The Best of Times
Last month, I wrote that your skills are never really outdated, no matter what platform you develop for. This month, following the MIX11 show (which is finishing up as I write this), I’d like to expand upon that positive thought: There has never been a better time, in the history of IT, to be a developer.
A bold claim? Yes. But there’s ample evidence to back it up. Let’s start with the best development trend since the Web became an everyday part of our lives: mobile devices.
Windows Phone 7, Android, iPhone and BlackBerry didn’t exist as application venues a few years ago. And, in general, they’re easier to develop for than, say, a standard Windows 7 desktop app. In fact, there are plenty of developers building apps for those devices by themselves, either freelance or as part of a larger company.
I talked to one developer who’s written several Windows Phone 7 apps related to music. It took him no more than a week to write the basic app—more time was spent tweaking it, but the foundation was laid in a few blinks of the eye. That’s been difficult to do in the past.
If you’ve got a great idea and get lucky enough to hit a nerve with your audience, you can make gobs of money on your 70 percent cut of each app. With most paid apps costing a buck, that means you make about 70 cents (on average; that’s the normal deal in the mobile world).
In the old days of development, that kind of profit margin was laughable, and a product that promised such a tiny return would have never been approved. But we’re now in the era of mass adoption on a mind-bending scale.
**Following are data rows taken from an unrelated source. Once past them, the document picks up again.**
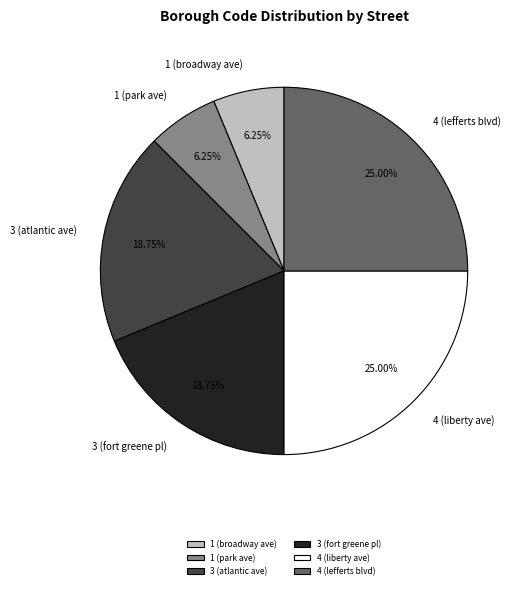

The 1 (broadway ave) slice represents 6% of the pie. True or false?

True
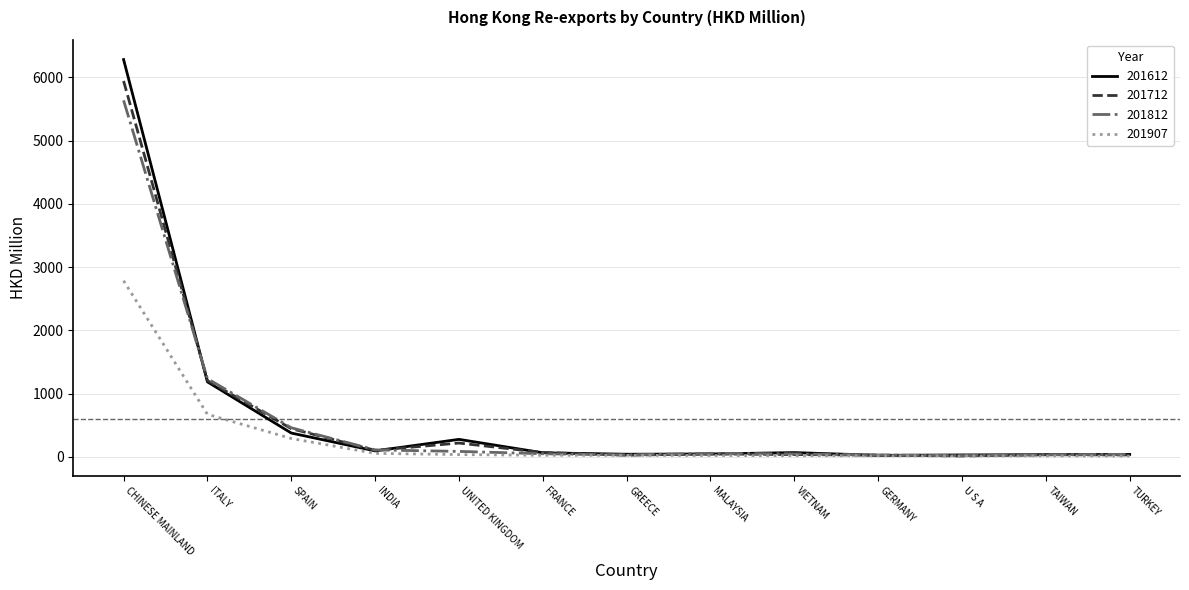

What is the difference between the highest and lowest values at SPAIN?

169.9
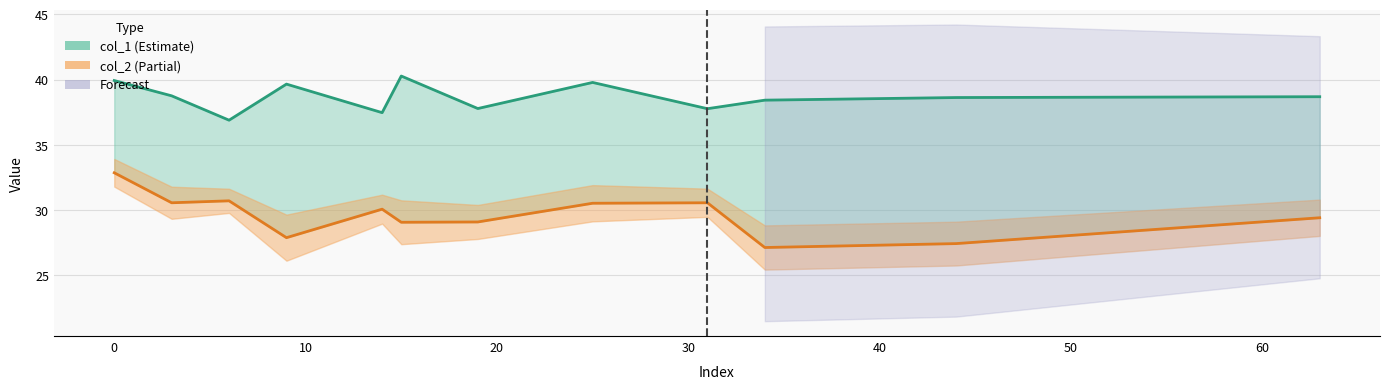

Reading left to right, list all the values displayed in this chart.

col_1 line: 39.9	38.8	36.9	39.6	37.5	40.3	37.8	39.8	37.8	38.4	38.6	38.7
col_2 line: 32.9	30.6	30.7	27.9	30.1	29.1	29.1	30.5	30.6	27.1	27.4	29.4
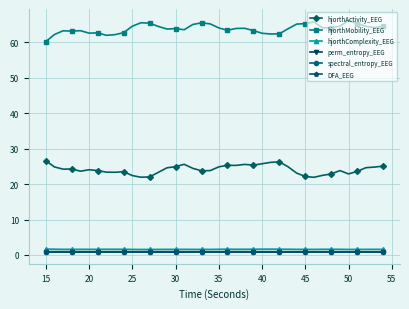

True or false: hjorthMobility_EEG and perm_entropy_EEG intersect in this chart.

False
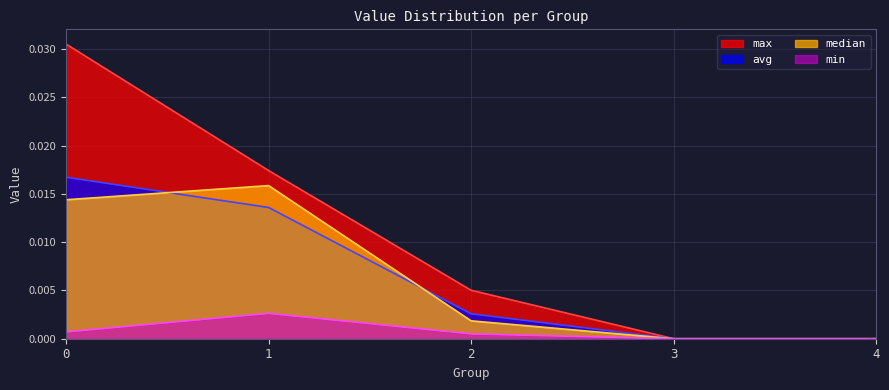

What are all the series names shown in the legend?

max, avg, median, min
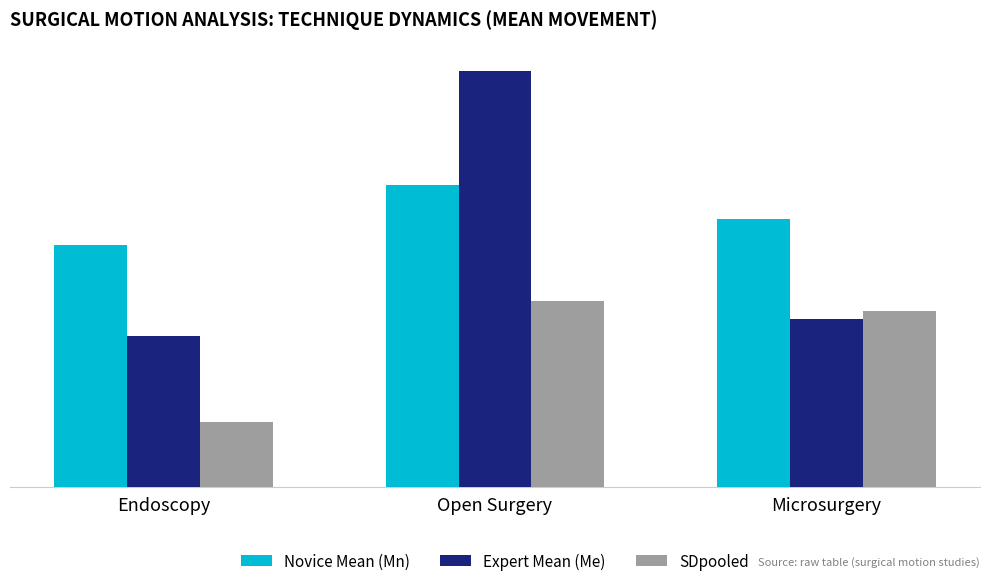

Does the chart contain stacked bars?

No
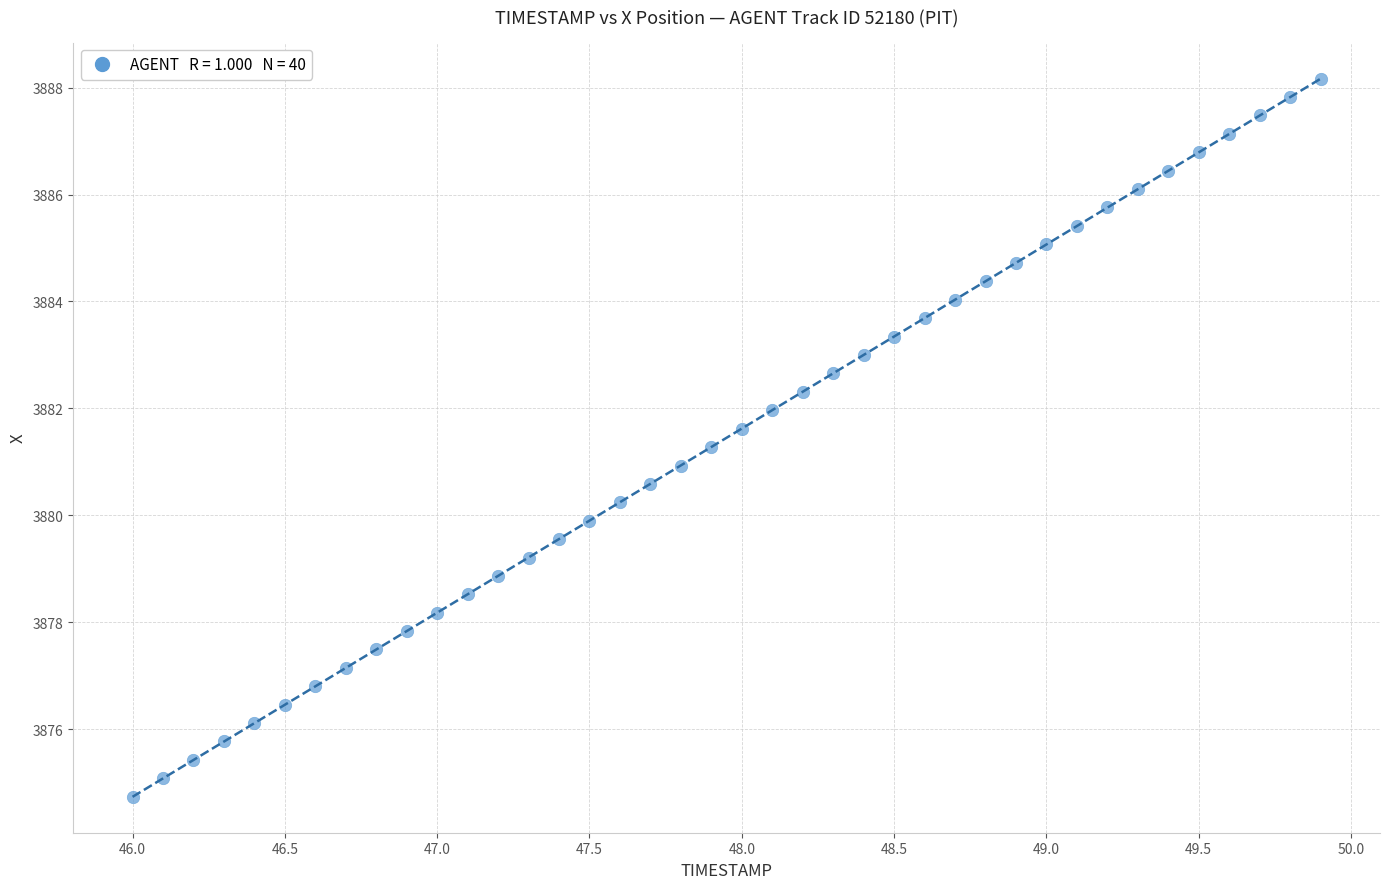

What is the range of Y values (max minus min)?

13.4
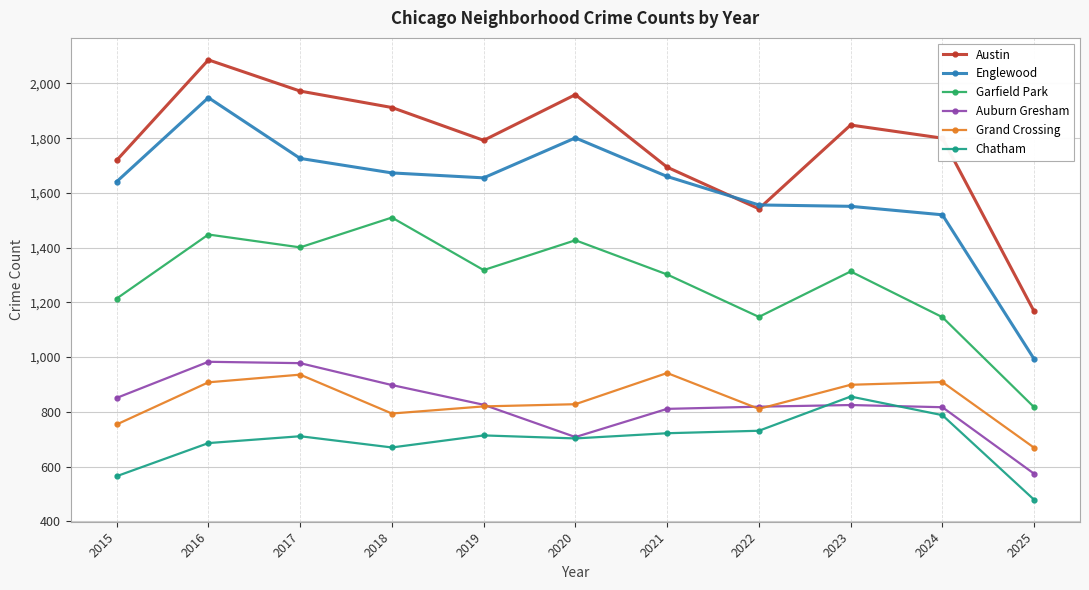

The Englewood series shows 2761 at 2017. True or false?

False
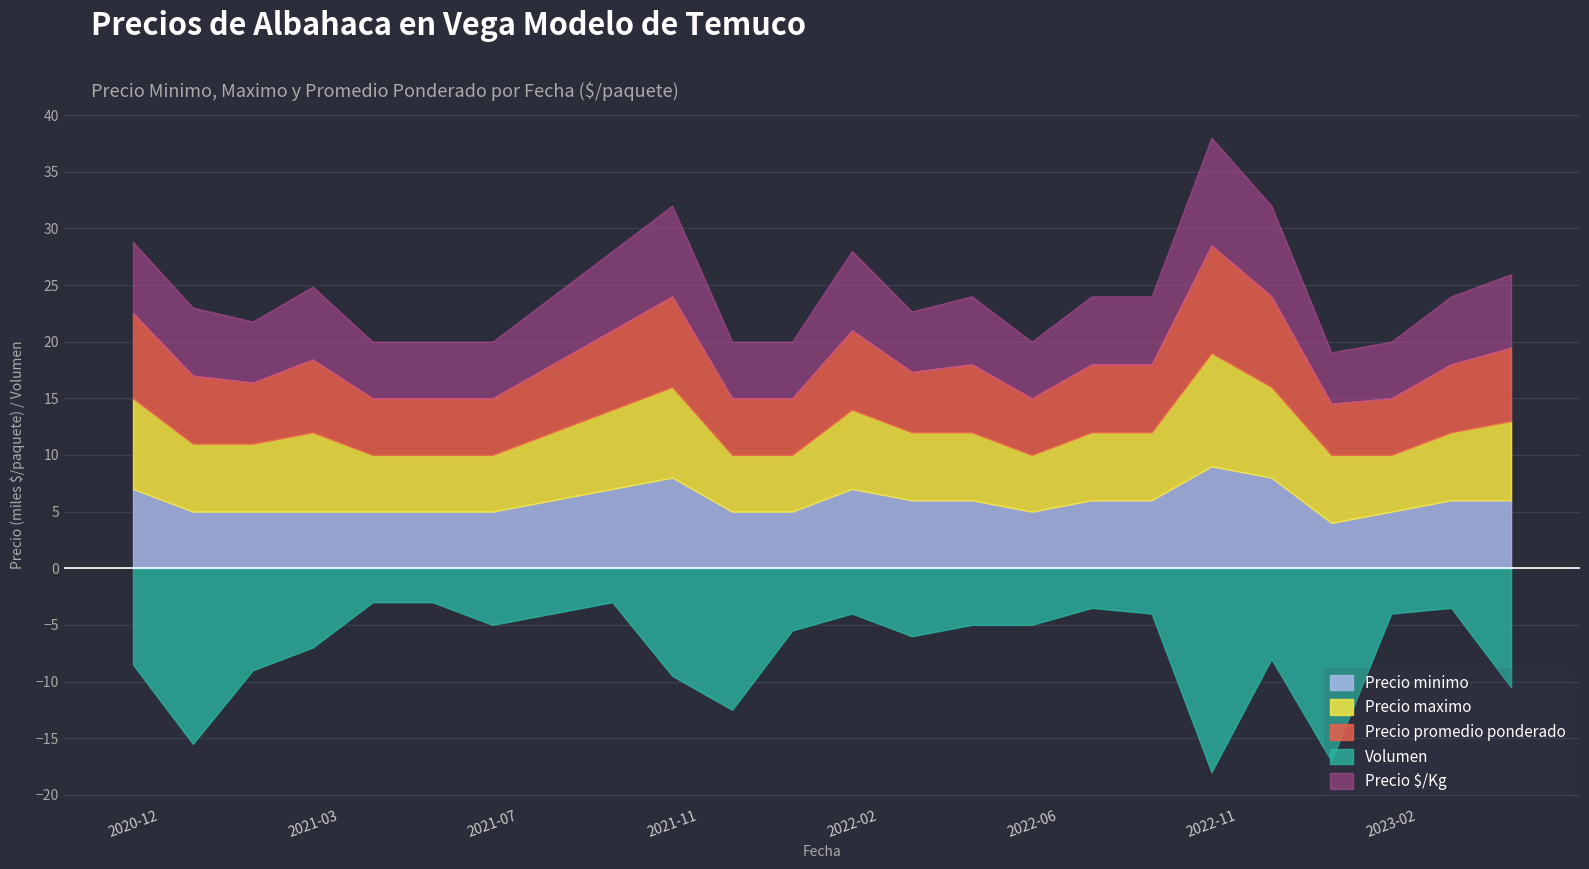

What is the difference between the second highest and minimum values in the Precio $/Kg series?

3471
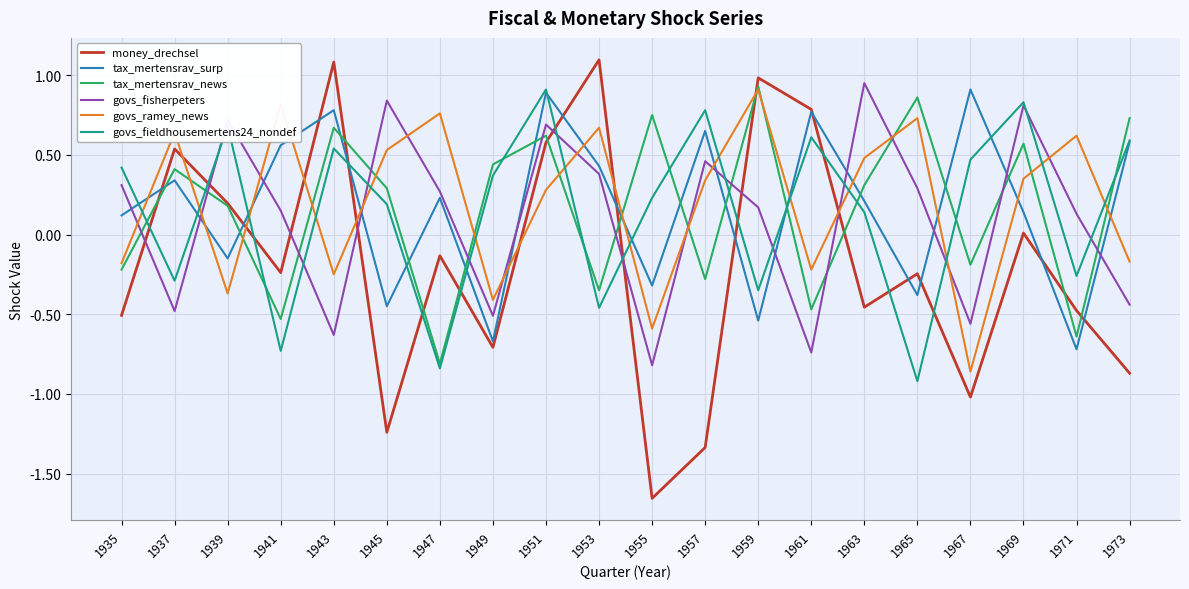

Which series has the largest range (max minus min)?

money_drechsel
Consider that Android recently passed the 3 billion app download mark, and iPhone has eclipsed 10 billion downloads. With Gartner bullish on the prospects for Windows Phone 7 going forward, that gives three thriving markets for your apps (if RIM can ever get its act together with BlackBerry, you can add a fourth). Even if many of those apps are free, that still leaves tons of paid apps, and the ability to sell within apps with things like upgrades.
The mobile category is itself expanding, too, opening up more avenues. The iPad demonstrated vividly the possibilities of the tablet form factor once and for all. Once Apple set the market (again), other companies started getting in the tablet game, of course. That means mobile devs have even more opportunity.
The other major reason to believe we’re in the golden age of development is the explosion of online resources. Way back when, learning a new coding language usually meant a trip to Borders (remember them?) or Barnes & Noble to buy a book.
Of course, you can still get books—even in paper form. But Kindles, Nooks and the iPad are now the preferred book-reading method for many. Beyond books, however, is an entire universe of information online at sites like msdn.microsoft.com (and the broader MSDN Network), codeproject.com, stackoverflow.com, personal blogs and so on. Almost every conceivable question you may have has likely been asked and answered already.
And most of it won’t cost you. One of the great things about developers is that they don’t mind giving stuff away for free. Code samples, new approaches to building an app, ways to make your code more powerful and efficient—it’s all out there, and most of it is yours for the taking, without plunking down a dime. I can’t think of a single industry that’s as philanthropic in nature.
Related to that idea is the social-networking boom. Through sites like LinkedIn, Facebook, Twitter and others, there’s more ability than ever to meet colleagues, ask questions and get answers, and generally connect with this community. This is the greatest resource of them all. Again, a decade ago you didn’t have any of it. Think about that.